AJ: It is probably more about the church being part of the neighbourhood and rediscovering what it means to be local church. We want to be a part of our neighbourhood as community. It is about seeing holistic redemption in all of the relationships found in a place. 

Yes, we can offer many levels of support as people and from our many ministries, but we try not to duplicate something that is already running in the neighbourhood. We want to back our people on the ground and the strengths that exist in our neighbourhoods, rather than replicate something with our church’s version. The church is just one ingredient in seeing local neighbourhoods come together to reach dreams and meet needs.

We are finding that the 360-degree life in our neighbourhoods means that it can be a natural thing to be true to ourselves in a faith sense, and share who we are and who we follow.

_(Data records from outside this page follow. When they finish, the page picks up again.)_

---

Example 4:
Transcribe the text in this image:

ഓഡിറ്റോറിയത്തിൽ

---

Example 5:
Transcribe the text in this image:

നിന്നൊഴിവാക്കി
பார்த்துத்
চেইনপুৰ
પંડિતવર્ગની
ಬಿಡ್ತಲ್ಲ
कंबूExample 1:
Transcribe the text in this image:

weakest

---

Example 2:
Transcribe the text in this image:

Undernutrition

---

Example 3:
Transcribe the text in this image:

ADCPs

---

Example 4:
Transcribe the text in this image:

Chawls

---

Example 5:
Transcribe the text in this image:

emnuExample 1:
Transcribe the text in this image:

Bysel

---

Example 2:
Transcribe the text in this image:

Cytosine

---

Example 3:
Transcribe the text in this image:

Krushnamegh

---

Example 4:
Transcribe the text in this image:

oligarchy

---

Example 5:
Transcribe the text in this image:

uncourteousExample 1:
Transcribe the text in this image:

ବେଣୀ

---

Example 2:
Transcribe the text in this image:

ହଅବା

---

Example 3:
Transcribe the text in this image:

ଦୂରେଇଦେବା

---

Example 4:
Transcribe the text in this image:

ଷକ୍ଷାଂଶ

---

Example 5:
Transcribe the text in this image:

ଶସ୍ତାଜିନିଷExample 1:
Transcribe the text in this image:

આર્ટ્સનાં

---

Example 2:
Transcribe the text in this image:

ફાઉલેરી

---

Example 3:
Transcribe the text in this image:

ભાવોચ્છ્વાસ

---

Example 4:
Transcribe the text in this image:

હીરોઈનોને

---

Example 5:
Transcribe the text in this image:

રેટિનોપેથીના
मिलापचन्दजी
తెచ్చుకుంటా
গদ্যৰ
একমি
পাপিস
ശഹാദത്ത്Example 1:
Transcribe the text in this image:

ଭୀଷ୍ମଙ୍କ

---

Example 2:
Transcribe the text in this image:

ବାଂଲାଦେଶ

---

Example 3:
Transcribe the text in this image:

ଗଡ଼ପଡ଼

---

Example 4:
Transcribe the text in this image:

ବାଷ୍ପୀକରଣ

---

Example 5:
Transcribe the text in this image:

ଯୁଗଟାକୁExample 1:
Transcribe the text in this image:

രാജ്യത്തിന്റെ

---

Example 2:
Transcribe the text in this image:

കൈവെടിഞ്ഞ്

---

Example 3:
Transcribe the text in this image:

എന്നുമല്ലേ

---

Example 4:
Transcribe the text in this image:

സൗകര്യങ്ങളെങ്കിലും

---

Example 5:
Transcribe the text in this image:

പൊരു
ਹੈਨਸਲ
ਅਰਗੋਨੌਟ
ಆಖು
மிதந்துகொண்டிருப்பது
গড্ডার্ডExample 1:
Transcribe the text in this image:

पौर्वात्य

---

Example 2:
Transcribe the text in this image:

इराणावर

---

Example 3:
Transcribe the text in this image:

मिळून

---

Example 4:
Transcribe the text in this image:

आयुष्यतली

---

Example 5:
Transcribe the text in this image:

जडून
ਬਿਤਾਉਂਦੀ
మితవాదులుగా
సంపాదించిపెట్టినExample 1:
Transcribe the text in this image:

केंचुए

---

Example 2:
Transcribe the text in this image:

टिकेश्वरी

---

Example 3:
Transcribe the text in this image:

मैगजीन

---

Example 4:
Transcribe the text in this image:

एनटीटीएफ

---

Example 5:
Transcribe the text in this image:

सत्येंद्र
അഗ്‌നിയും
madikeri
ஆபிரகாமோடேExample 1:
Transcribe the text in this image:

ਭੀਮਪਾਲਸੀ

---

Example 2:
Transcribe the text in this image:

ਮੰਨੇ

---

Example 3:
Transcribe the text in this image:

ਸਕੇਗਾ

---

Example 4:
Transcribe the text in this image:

At times, we can be a bit backward in coming forward about the gospel. There can be this feeling that others don’t want to know about God and here we find an opportunity to move beyond this sense of division between the ‘secular’ and the ‘spiritual.’ 

Closing thoughts

AJ: Some say that this is all for the sake of mission. But it’s not only missional. One of our leaders has been on the receiving end of community care recently, and it has been formational for him as a human. This sense of belonging in one place and living closer has also fostered his devotional life, deep friendships, and yes, his ability to make a difference in this world. This way of living is good for us; it’s good for me. 

There is something about this that is more caught than taught, so if this is of interest, you are always welcome to come down for a couple of days or a couple of weeks, soak it up, and get to know some people for yourselves. Then go back to your community and ask God what it might mean for you. It won’t necessarily be the same as us, but it might have some similar underlying dynamics. 

We don’t have all the answers. We still wrestle with questions that other churches do. But we are on a journey of exploring what we sense as God’s call to live more locally and do life together. We want to learn from and be in relationship with others who feel drawn to this journey too.

Story: Sarah Vaine with Alan Jamieson

Alan is Senior Pastor of South West Baptist Church.

Take outs:

  1. What struck you most about this article?
  2. What can you take from the first diagram?
  3. What do you think about this line: “There looks to be an opportunity to re-find ourselves in physical proximity to one another and in relationship to a place.”
  4. How is your church structured and what is your focus?
  5. How could your church and neighbourhood work together to foster the strengths where you are?
  6. If this article resonates with you, how could you connect with others who are drawn to the journey of living life more locally?